Additionally, from 2017-2018, three current or former students in Mt. Horeb died by suicide, rocking the community. In 2017, a high school student indicated via the app SnapChat that he was going to kill himself, and then carried it out. In July of 2018, two young people from Mt. Horeb died by suicide– a 20-year-old and a 19-year-old.

Though it’s not clear that the suicides are linked to bullying, anecdotally and in private conversations with parents, many indicate that bullying is a prevalent issue, and one that’s being addressed as a mental health issue, but not a larger communal issue.

The Way Forward

The question that remains is what to do about Baraboo. What to do about Mt. Horeb or Wisconsin or Iowa or the United States. What is the cure for hate?

Certainly, the Jewish family from Mt. Horeb found some relief by moving out of the community. Few people would find fault with the idea of, after trying again and again to get the school community and the town to engage with the problems (or, in some cases, to even acknowledge them as problems), deciding to pull up roots and move. But that’s simply not an option for many folks, for whom work or family or lack of resources makes it an impossibility.

In small town and rural America, is it enough to just survive, try and fly under the radar, and hope one day to escape?

In Baraboo, there will be tough decisions to be made, and those decisions will be highly scrutinized not only by the town, but also by the world, now that the story has gone viral internationally.

Jeff Spitzer-Resnick, the president of a Madison-area synagogue which has congregants in Baraboo, suggested in an open letter to the Baraboo School District that they take the viral photo seriously and engage in a holistic approach to addressing the antisemitic act.

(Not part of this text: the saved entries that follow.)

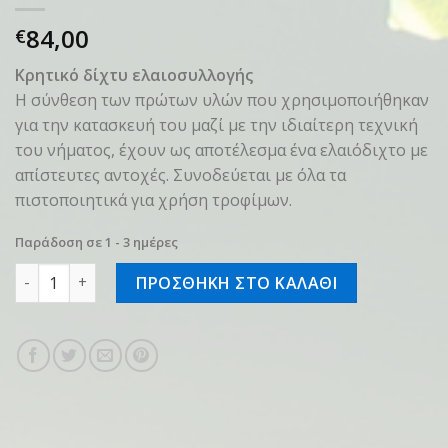
84,00
€
Κρητικό δίχτυ ελαιοσυλλογής
Η σύνθεση των πρώτων υλών που χρησιμοποιήθηκαν
για την κατασκευή του μαζί με την ιδιαίτερη τεχνική
του νήματος, έχουν ως αποτέλεσμα ένα ελαιόδιχτο με
απίστευτες αντοχές. Συνοδεύεται με όλα τα
πιστοποιητικά για χρήση τροφίμων.
Παράδοση σε 1 - 3 ημέρες
MITOS COMPACT 120gr 7x12m ποσότητα
ΠΡΟΣΘΗΚΗ ΣΤΟ ΚΑΛΑΘΙ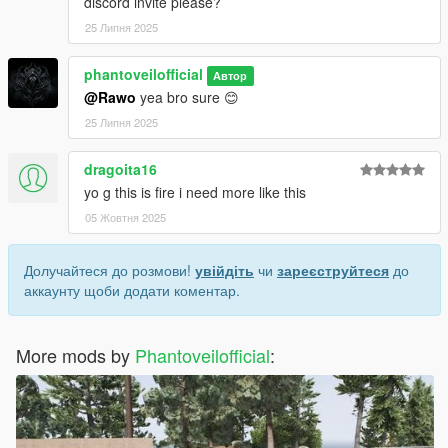
discord invite please?
25 Липня 2025
phantoveilofficial
Автор
@Rawo
yea bro sure 😊
25 Липня 2025
dragoita16
yo g this is fire i need more like this
05 Жовтня 2025
Долучайтеся до розмови!
увійдіть
чи
зареєструйтеся
до
аккаунту щоби додати коментар.
More mods by
Phantoveilofficial
: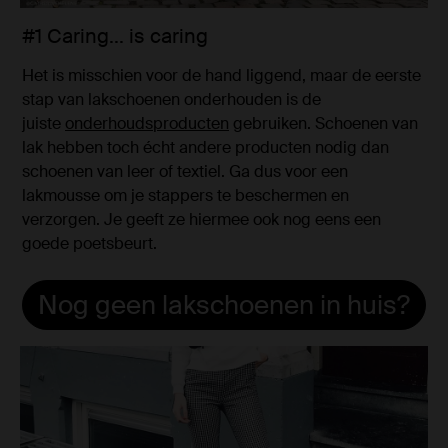
#1 Caring... is caring
Het is misschien voor de hand liggend, maar de eerste
stap van lakschoenen onderhouden is de
juiste
onderhoudsproducten
gebruiken. Schoenen van
lak hebben toch écht andere producten nodig dan
schoenen van leer of textiel. Ga dus voor een
lakmousse om je stappers te beschermen en
verzorgen. Je geeft ze hiermee ook nog eens een
goede poetsbeurt.
Nog geen lakschoenen in huis?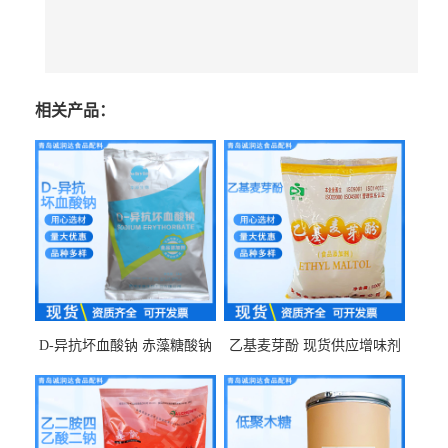
相关产品：
D-异抗坏血酸钠 赤藻糖酸钠
乙基麦芽酚 现货供应增味剂
食品级现货供应
食品级 量大优惠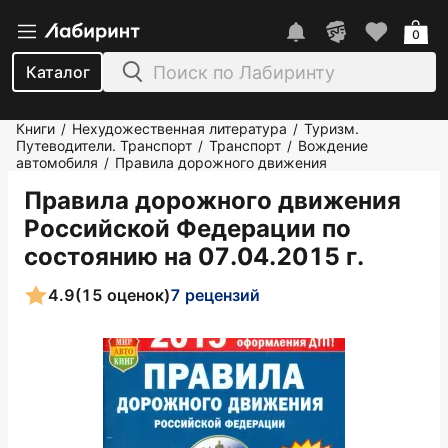
0
Каталог
Книги
Нехудожественная литература
Туризм.
/
/
Путеводители. Транспорт
Транспорт
Вождение
/
/
автомобиля
Правила дорожного движения
/
Правила дорожного движения
Российской Федерации по
состоянию на 07.04.2015 г.
4.9
(15 оценок)
7 рецензий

This approach would include fostering better critical thinking skills, learning more about the historical context of the gesture and the Holocaust, as well as a restorative justice component.

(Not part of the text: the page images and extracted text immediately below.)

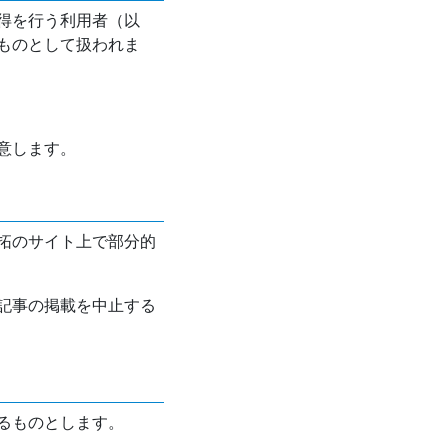
得を行う利用者（以
ものとして扱われま
意します。
拓のサイト上で部分的
記事の掲載を中止する
るものとします。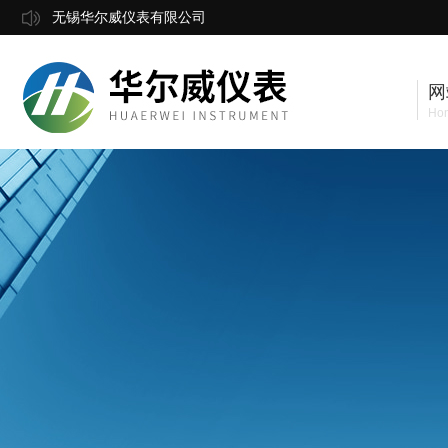
无锡华尔威仪表有限公司
网
Ho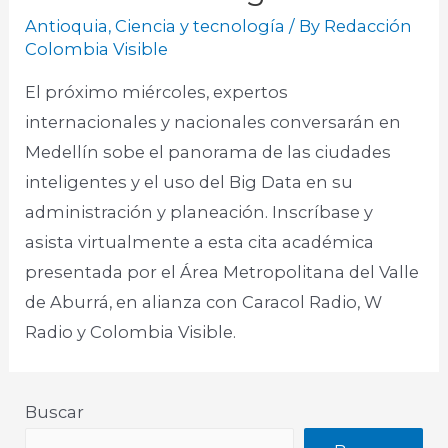
Antioquia
,
Ciencia y tecnología
/ By
Redacción
Colombia Visible
El próximo miércoles, expertos
internacionales y nacionales conversarán en
Medellín sobe el panorama de las ciudades
inteligentes y el uso del Big Data en su
administración y planeación. Inscríbase y
asista virtualmente a esta cita académica
presentada por el Área Metropolitana del Valle
de Aburrá, en alianza con Caracol Radio, W
Radio y Colombia Visible. ​
Buscar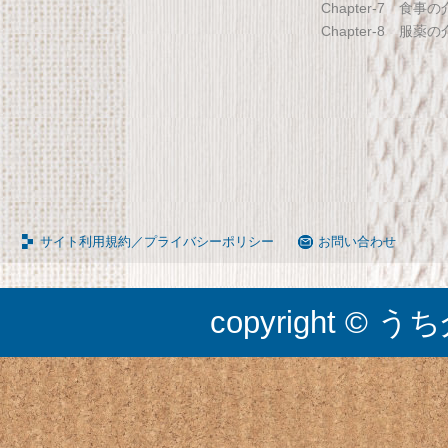
Chapter-7 食事
ブル キャスター付き 伸縮式 高さ
組成計 ホワイト BC-754-
Chapter-8 服薬
調節可能 Licht リヒト
65090050BR
サイト利用規約／プライバシーポリシー
お問い合わせ
copyright © うち介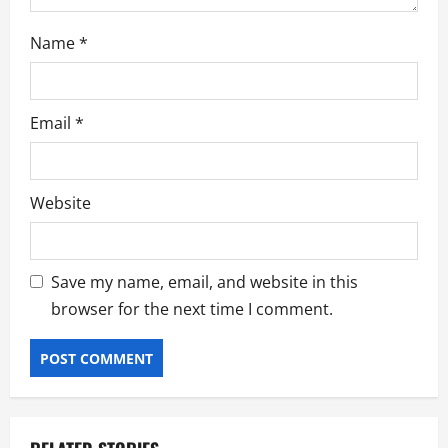
Name
*
Email
*
Website
Save my name, email, and website in this
browser for the next time I comment.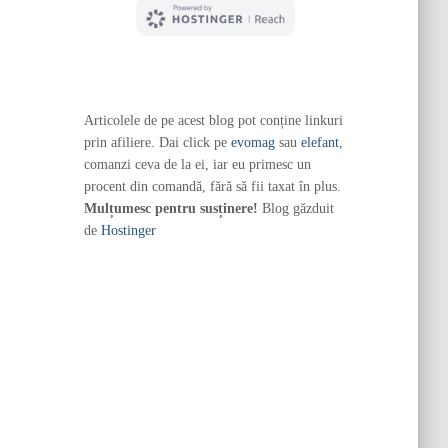
Articolele de pe acest blog pot conține linkuri
prin afiliere. Dai click pe
evomag
sau
elefant
,
comanzi ceva de la ei, iar eu primesc un
procent din comandă, fără să fii taxat în plus.
Mulțumesc pentru susținere!
Blog găzduit
de
Hostinger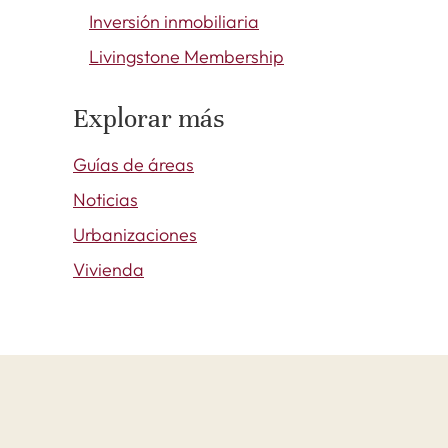
Inversión inmobiliaria
Livingstone Membership
Explorar más
Guías de áreas
Noticias
Urbanizaciones
Vivienda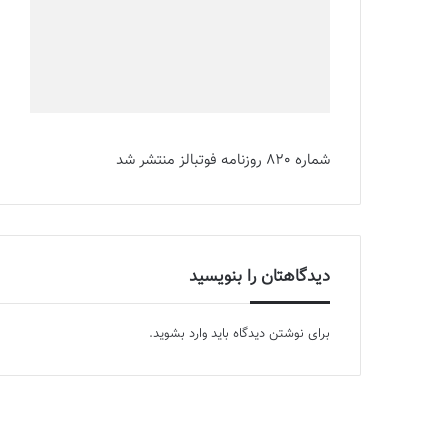
شماره 820 روزنامه فوتبالز منتشر شد
دیدگاهتان را بنویسید
برای نوشتن دیدگاه باید
وارد بشوید
.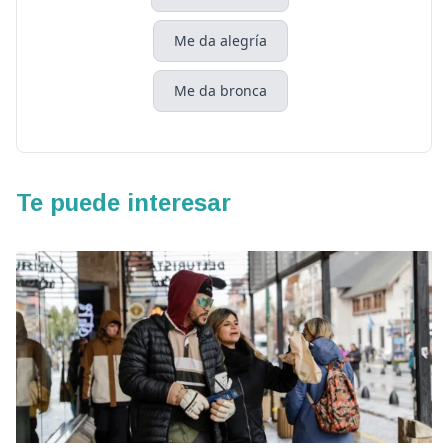
Me da alegría
Me da bronca
Te puede interesar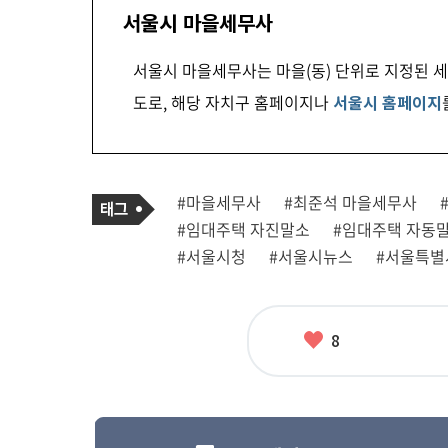
서울시 마을세무사
서울시 마을세무사는 마을(동) 단위로 지정된 
도로, 해당 자치구 홈페이지나
서울시 홈페이지
기
태
#마을세무사
#최준석 마을세무사
사
그
관
#임대주택 자진말소
#임대주택 자동
련
태
#서울시청
#서울시뉴스
#서울특별
그
좋
8
아
요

It’s important to note that, while many school districts require some Holocaust or Genocide component to their history requirements, relatively few US states require all of their schools to teach these things, leaving it up to local school boards to decide what version of history to teach, and what to include.

Yet most advocates would say that no one approach or effort will truly inoculate a community against hate. There is a tendency, after incidents garner headlines, for commentators and experts to rush in and judge.

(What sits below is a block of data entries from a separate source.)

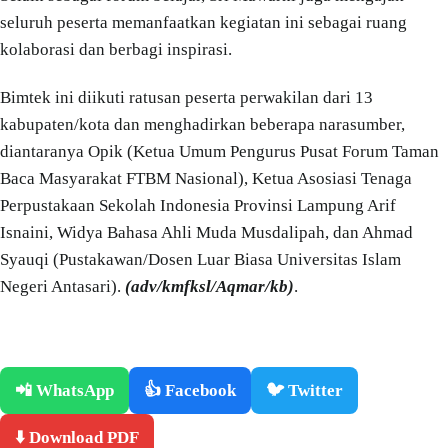
seluruh peserta memanfaatkan kegiatan ini sebagai ruang
kolaborasi dan berbagi inspirasi.
Bimtek ini diikuti ratusan peserta perwakilan dari 13
kabupaten/kota dan menghadirkan beberapa narasumber,
diantaranya Opik (Ketua Umum Pengurus Pusat Forum Taman
Baca Masyarakat FTBM Nasional), Ketua Asosiasi Tenaga
Perpustakaan Sekolah Indonesia Provinsi Lampung Arif
Isnaini, Widya Bahasa Ahli Muda Musdalipah, dan Ahmad
Syauqi (Pustakawan/Dosen Luar Biasa Universitas Islam
Negeri Antasari).
(adv/kmfksl/Aqmar/kb)
.
📲 WhatsApp
👍 Facebook
🐦 Twitter
⬇️ Download PDF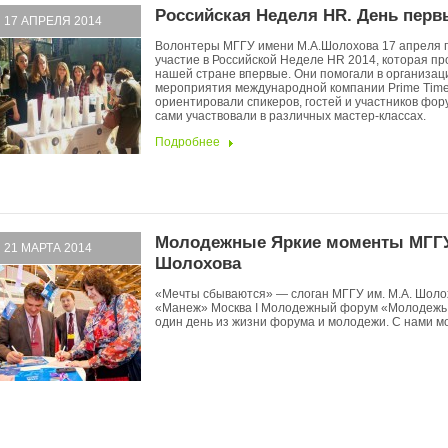
Российская Неделя HR. День перв
17 АПРЕЛЯ 2014
Волонтеры МГГУ имени М.А.Шолохова 17 апреля 
участие в Российской Неделе HR 2014, которая пр
нашей стране впервые. Они помогали в организац
мероприятия международной компании Prime Time
ориентировали спикеров, гостей и участников фору
сами участвовали в различных мастер-классах.
Подробнее
Молодежные Яркие моменты МГГУ
21 МАРТА 2014
Шолохова
«Мечты сбываются» — слоган МГГУ им. М.А. Шоло
«Манеж» Москва I Молодежный форум «Молодежь 
один день из жизни форума и молодежи. С нами м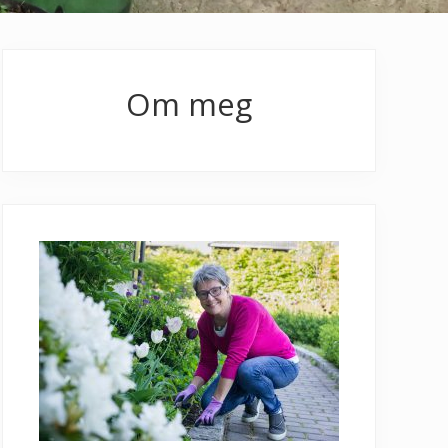
Primary
Sidebar
Om meg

There is a tendency for some faction of people to steel themselves against what is being reflected– this is not who we are. There are others who will say this is how we’ve always been. And there are those who won’t or can’t speak, because they’re afraid that when the spotlights leave and things go back to normal, that things will go back to normal, and that normal is not good.

For America to change, for these small towns to change, for these people to change, the status quo is going to need to become too uncomfortable to stand. While we are often told to forgive and forget, these towns, these people must not rush to do so. Forgive– yes, when repair has been undertaken. Where goodwill is not just a one-time event, but a process that is committed to.

But forget? No. To forget means to erase. America is demonstrating the results of forgetting every single day– history reenacted like a dark production of Our Town, all across America. Without the names of places or identifying landmarks, these towns are every town. These incidents are all of the same genesis, have the same DNA. It’s up to the players to acknowledge the pattern and the roles. It’s up to them– and us– to adopt processes and strategies and supports and cultures that reinforce them. America, you are patient and doctor.

The discomfort we feel now is part of the solution, not the disease.


Corrections: An earlier version of this story suggested that the parents of the transgender child in Mt. Horeb wanted the book to be read because of bullying. The impetus for the book to be read in school was clarified as the child’s social transitioning of their gender identity. Additionally, an earlier version of this story mistakenly created a causal relationship between the rash of suicides and bullying. This has been further clarified in the text.